• **Task description**
Print the lines of the material below word for word, leaving out the pictures.

Provided records START

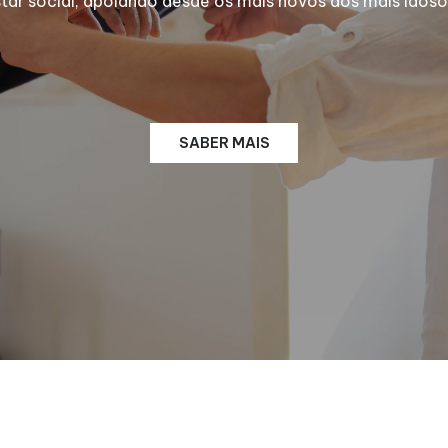
 social, apoiando desde os mais novos aos mais idosos
SABER MAIS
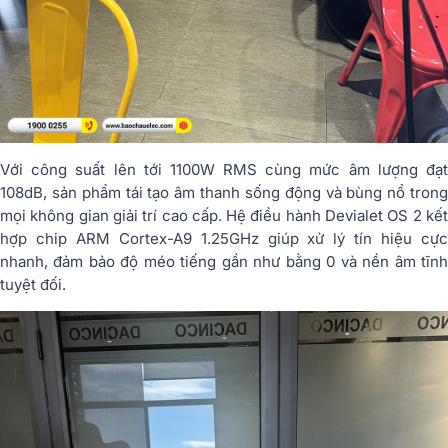
Với công suất lên tới 1100W RMS cùng mức âm lượng đạt
108dB, sản phẩm tái tạo âm thanh sống động và bùng nổ trong
mọi không gian giải trí cao cấp. Hệ điều hành Devialet OS 2 kết
hợp chip ARM Cortex-A9 1.25GHz giúp xử lý tín hiệu cực
nhanh, đảm bảo độ méo tiếng gần như bằng 0 và nền âm tĩnh
tuyệt đối.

Provided records END

• **Exercise response**
 social, apoiando desde os mais novos aos mais idosos
SABER MAIS
Với công suất lên tới 1100W RMS cùng mức âm lượng đạt
108dB, sản phẩm tái tạo âm thanh sống động và bùng nổ trong
mọi không gian giải trí cao cấp. Hệ điều hành Devialet OS 2 kết
hợp chip ARM Cortex-A9 1.25GHz giúp xử lý tín hiệu cực
nhanh, đảm bảo độ méo tiếng gần như bằng 0 và nền âm tĩnh
tuyệt đối.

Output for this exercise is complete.